Les petits automoteurs à chenilles passent dans les vignes les plus étroites et les plus abruptes et sont dotés de toute la palette d'outils requis pour la viticulture.

Un centre de gravité bas, des chenilles gages d'adhérence, des moteurs diesel fournissant du couple et une transmission hydrostatique synonyme de maniabilité : tels sont les atouts majeurs des chenillettes. Les petits automoteurs sont de plus en plus visibles dans les parcelles les plus escarpées des vignobles de l'Irouléguy, du Sancerre, du Chablis de la Champagne ou encore de la vallée du Rhône. Sans elles, dans des pentes à 50 % voire davantage, pas de mécanisation possible du travail du sol ou des travaux en vert.

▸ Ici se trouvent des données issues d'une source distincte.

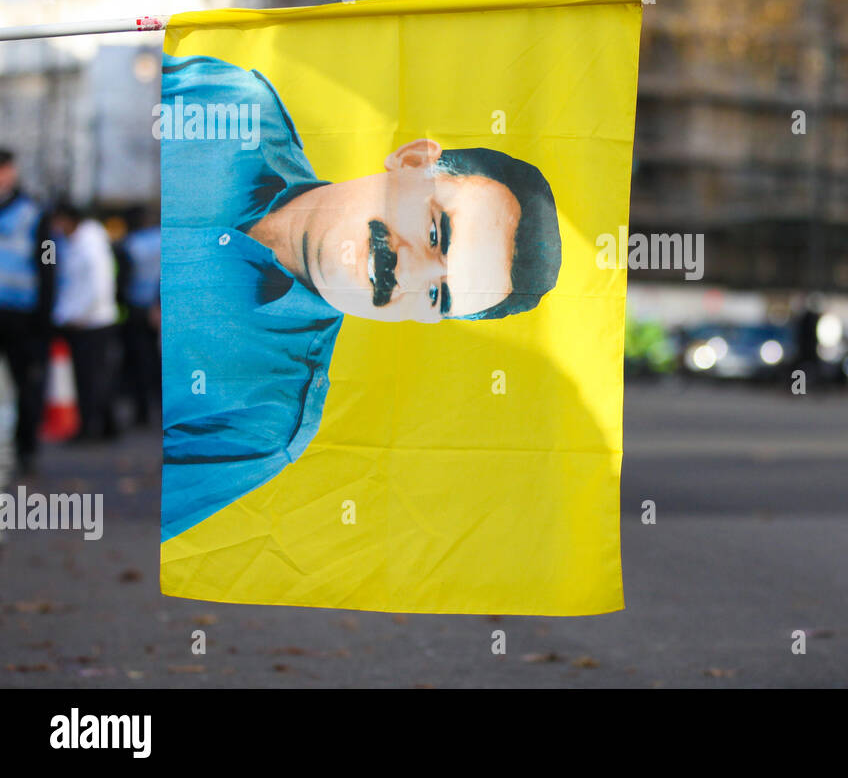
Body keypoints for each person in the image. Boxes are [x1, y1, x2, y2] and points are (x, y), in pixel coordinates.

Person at [160, 54, 562, 541]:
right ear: (412, 160)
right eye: (437, 231)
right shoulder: (229, 104)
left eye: (438, 294)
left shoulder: (263, 424)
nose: (410, 271)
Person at [0, 149, 55, 475]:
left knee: (28, 385)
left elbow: (48, 264)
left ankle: (26, 450)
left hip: (23, 315)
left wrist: (44, 317)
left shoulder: (34, 213)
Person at [50, 202, 120, 442]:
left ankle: (91, 428)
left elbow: (98, 284)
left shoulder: (90, 243)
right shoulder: (75, 242)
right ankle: (107, 426)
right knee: (95, 376)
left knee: (90, 378)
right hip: (83, 318)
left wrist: (80, 313)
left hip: (91, 321)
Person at [117, 207, 162, 426]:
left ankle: (142, 411)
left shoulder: (130, 243)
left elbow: (121, 278)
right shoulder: (166, 239)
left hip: (135, 308)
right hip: (162, 307)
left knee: (139, 362)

Prix proportionnel à la puissance

La remise en question du désherbage chimique, forcée par la réglementation ou décrétée par les vignerons, est un des alliés de la chenillette, utilisée alors pour l'entretien mécanique. La palette d'outils disponible couvre l'ensemble des besoins viticoles, du travail du sol aux opérations en vert en passant par les pulvérisateurs, tarières, broyeurs etc. Hors outils, le niveau d'investissement requis se situe dans une fourchette comprise entre 13000 et 35000 euros, pour des puissances allant de 15 à 50 ch.

Les chenillettes sont à l'aise dans tous les terrains et avec tous les outils. Leur chauffeur aussi.

Les chenillettes sont à l'aise dans tous les terrains et avec tous les outils. Leur chauffeur aussi.